Terkait konteks membentuk iklim “Good Governance” dalam tata kelola badan publik di Aceh melalui peran keterbukaan informasi publik, penulis merumuskan suatu visi lewat pendekatan yang holistik dan katalis. Visinya adalah “Menjadikan Pemerintah Aceh sebagai katalisator utama dalam membangun sistem dan budaya pelayanan informasi publik yang proaktif, responsif, adaptif dan partisipatif untuk mewujudkan Good Governance di Aceh”.
Diantara misi untuk mencapai visi dimaksud adalah sbb:
Membumikan literasi dan budaya kritis warga Aceh untuk berani mengakses dan menggunakan informasi publik secara mandiri melalui optimalisasi penggunaan teknologi informasi.
Membangun sinergitas secara terpadu dengan stakeholder di Aceh yaitu badan publik, sektor swasta, lembaga pendidikan dan masyarakat dalam mewujudkan ekosistem pelayanan informasi publik yang transparatif, akuntabel dan partisipatif.
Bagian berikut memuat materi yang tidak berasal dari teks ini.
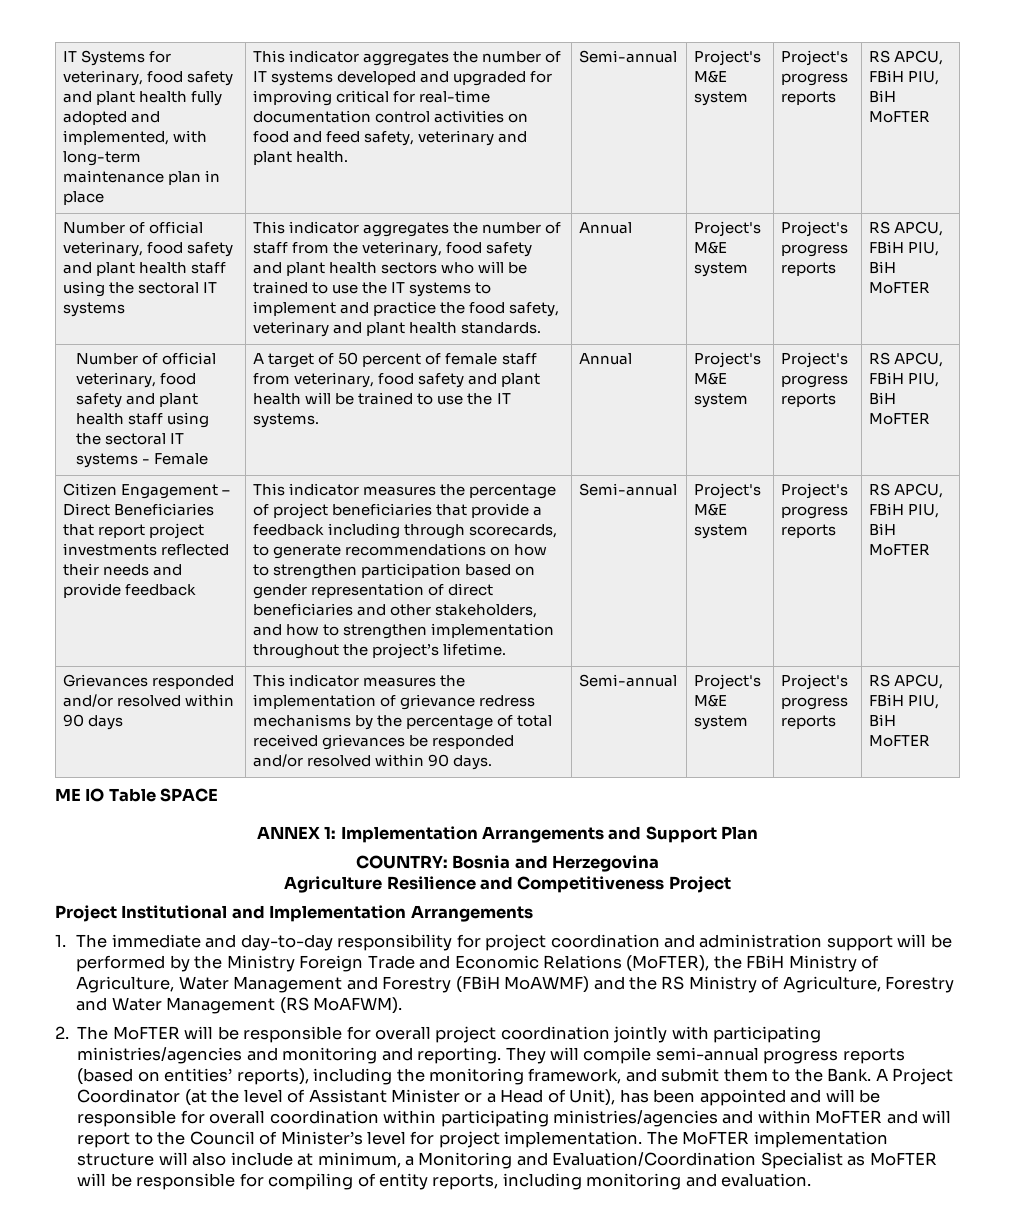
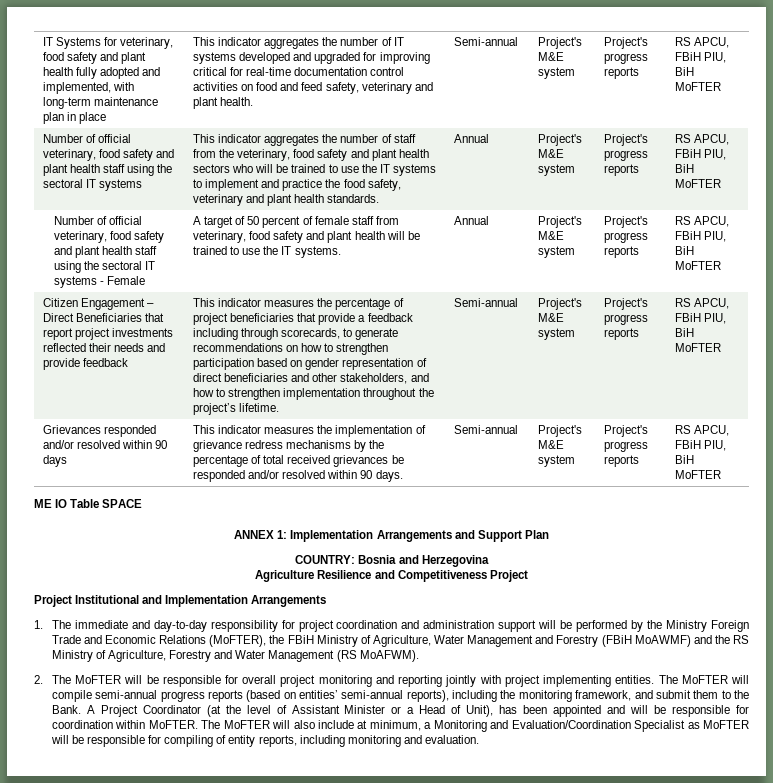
[500,1026,822,1043] [77,1047,546,1064] coordination jointly with participating ministries/agencies and monitoring and reporting. They -> [318,675,728,687] monitoring and reporting jointly with project implementing entities. The MoFTER
(233, 1075) none -> [341,690,404,699] semi-annual
[209,1110,266,1124] overall -> (750, 709) none
[440,1110,952,1127] [77,1131,888,1148] [77,1153,155,1166] participating ministries/agencies and within MoFTER and will report to the Council of Minister’s level for project implementation. The MoFTER implementation structure -> [148,720,270,729] MoFTER. The MoFTER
Meningkatkan kapasitas dan peran badan publik agar lebih proaktif dalam mengelola pelayanan informasi publik.
Mengoptimalkan sistem pengelolaan informasi publik di Aceh sehingga bisa meminimalkan sengketa informasi.
Ada beberapa gagasan utama yang penulis tawarkan dalam upaya menjalankan misi-misi tersebut demi tercapainya pemenuhan indikator “Good Governance” badan publik di Aceh, sbb :
Membentuk komunitas warga sadar informasi lewat sosialisasi berkala melalui kegiatan “Public Information Project” di tingkat desa, kampus atau instansi swasta.
Goes to Campus.
Sebagai intansi tridharma yang terkenal dengan semangat penelitiannya. Kebutuhan informasi publik oleh civitas akademik sangatlah tinggi. Perlu diadakan road show manajemen dan tata layanan informasi publik sehingga mereka mengetahui secara detil tentang prosedural layanan informasi publik.
Sudden Mobile Simulation. Perlu dibuat simulasi berkala kepada para instansi pelayanan publik secara mendadak untuk mengetahui kemampuan mereka dalam mengelola informasi publik.
Scientific Competition & Exhibition dalam bentuk Lomba Karya Ilmiah, Kompetisi Debat Informasi Publik, Pameran Informasi Publik untuk memantik dan mendorong minta warga terhadap konsep dan layanan informasi publik.
Demikian opini singkat dan sederhana ini kami sajikan . Semoga menjadi referensi bagi pengambilan kebijakan dan program peningkatan kualitas pengelolaan layanan informasi publik dalam menciptakan iklim “Good Governance” di Aceh.